Want we raken gaandeweg dat spontane vaak kwijt. Omdat ik werkzaam was in het onderwijs heb ik de organisatie van een Kinderkunstlijn altijd belangrijk gevonden. Het idee van de Kinderkunstlijn is overigens bedacht door Janneke Vens, toenmalig lid van het Kunstlijn-team. In de loop der jaren is de opzet enigszins veranderd, maar we zijn in staat gebleken er musea als het Frans Hals Museum, Teylers Museum en ABC Architectuurcentrum bij te betrekken. Dat Cora Verhoog dan een workshop voor de kinderen kon komen geven in het ABC is geweldig. Ook de organisatie van zo’n Kinderkunstlijn is arbeidsintensief. Dat vereist investeren. Blij ben ik met de Kinderjury Prijs die dit jaar voor het eerst wordt uitgereikt, waarbij kinderen hebben gestemd op hun favoriete kunstwerk in het kunstcentrum.”
Tot slot, veel Haarlemmers en regiogenoten zullen jou dankbaar zijn voor je inzet – en je in je functie gaan missen. Ook al zul je niet van het toneel verdwijnen.
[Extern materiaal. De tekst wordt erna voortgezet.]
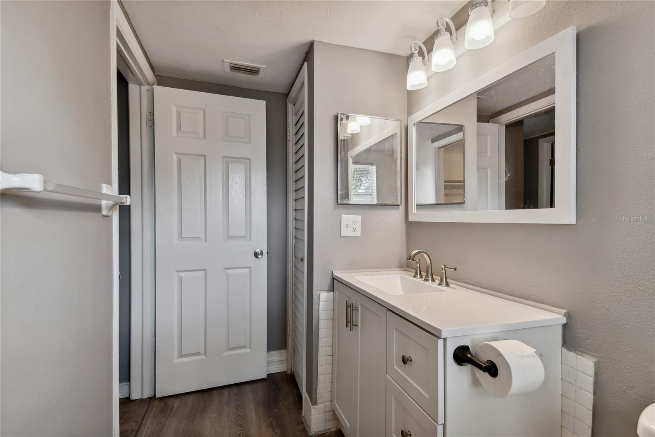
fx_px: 273
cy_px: 218
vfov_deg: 77.3
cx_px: 328
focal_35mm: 15
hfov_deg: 100.4
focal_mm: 10
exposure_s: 1/8
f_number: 7.1
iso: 100
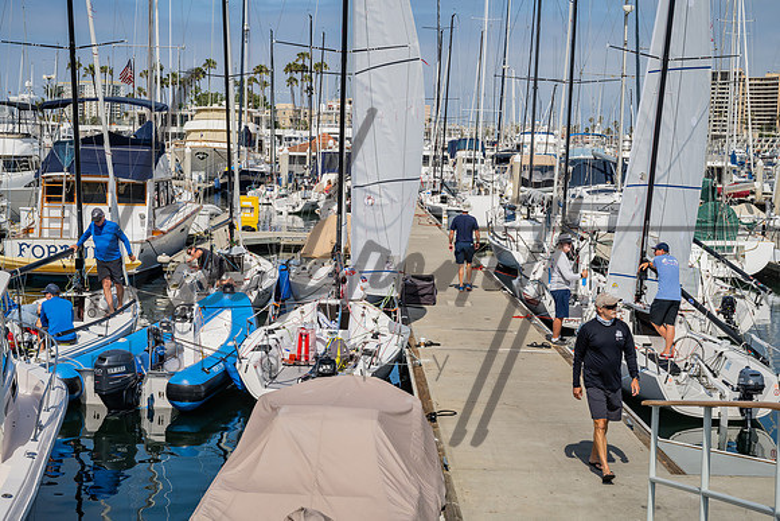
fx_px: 1235
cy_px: 260
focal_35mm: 57
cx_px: 390
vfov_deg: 23.8
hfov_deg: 35.0
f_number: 13
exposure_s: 1/1000
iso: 640
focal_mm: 57
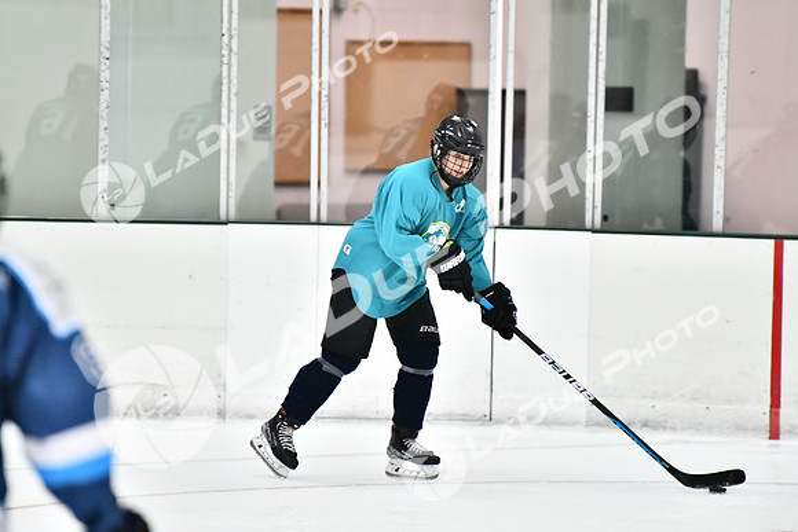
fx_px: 6651
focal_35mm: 300
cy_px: 266
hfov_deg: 6.9
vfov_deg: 4.6
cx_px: 399
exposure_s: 1/1250
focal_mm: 200
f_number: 2.8
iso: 6400
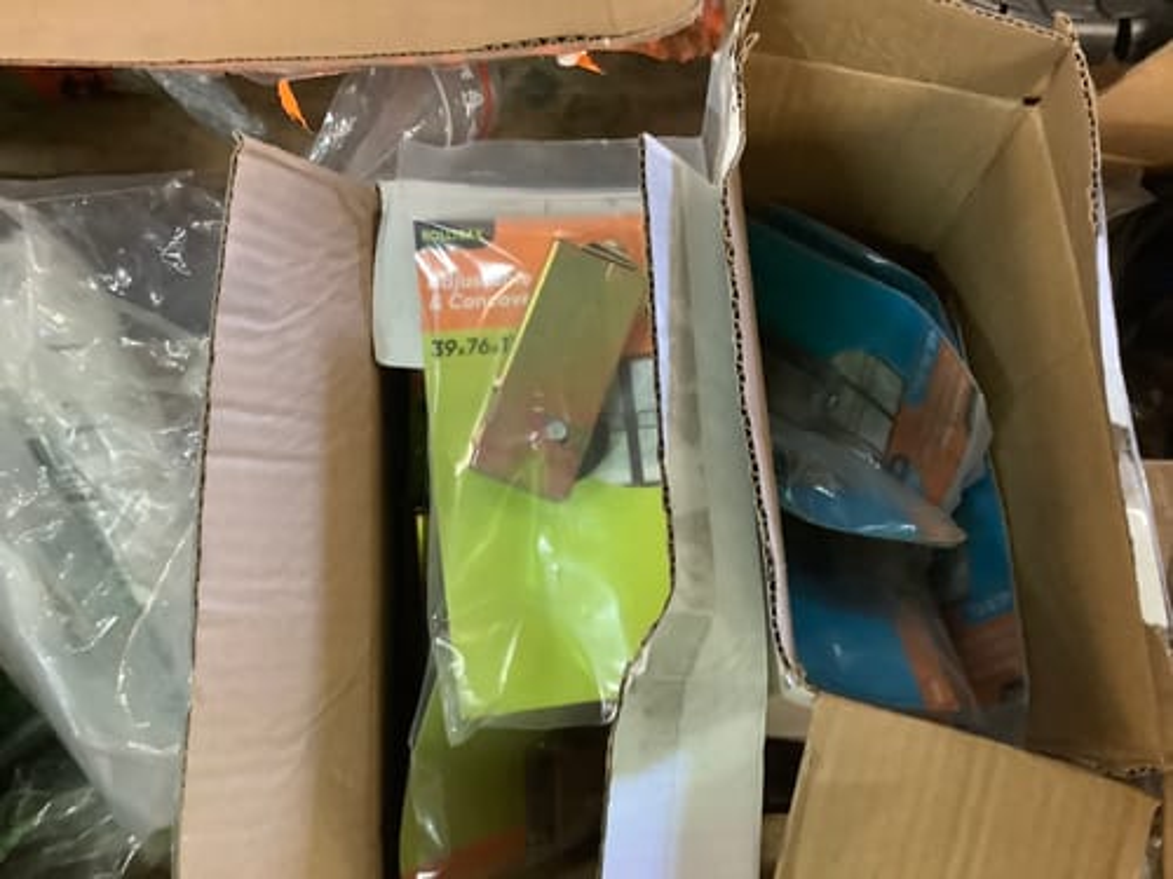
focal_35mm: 31
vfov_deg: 45.4
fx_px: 1050
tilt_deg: -69.6
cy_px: 440
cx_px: 586
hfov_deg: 58.4
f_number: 2.4
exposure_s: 1/25
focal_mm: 3.3
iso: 500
“Het mooie van zo’n evenement als de Kunstlijn is dat het je helpt jouw kunstzinnige smaak te ontwikkelen. Kunst verlegt grenzen (ook binnen jezelf), traint je hersenen, leert ons dingen te begrijpen en/of te accepteren. Kijken, voelen, verbazen, genieten, verwonderen.
De kracht van kunst is dat het veel meer kan betekenen dan wat de maker heeft bedacht. En dat het voor iedereen persoonlijk iets anders kan betekenen. Je omringen met kunst maakt je gelukkiger. Je krijgt er een goed humeur van. Als ik daar die vijftien jaar als hoofdcurator aan heb kunnen bijdragen dan is het wat mij betreft gelukt.”
Dank Marion voor jouw inzet bij een prachtig evenement, De Kunstlijn Haarlem. Ik vond het bijzonder om jou te leren kennen.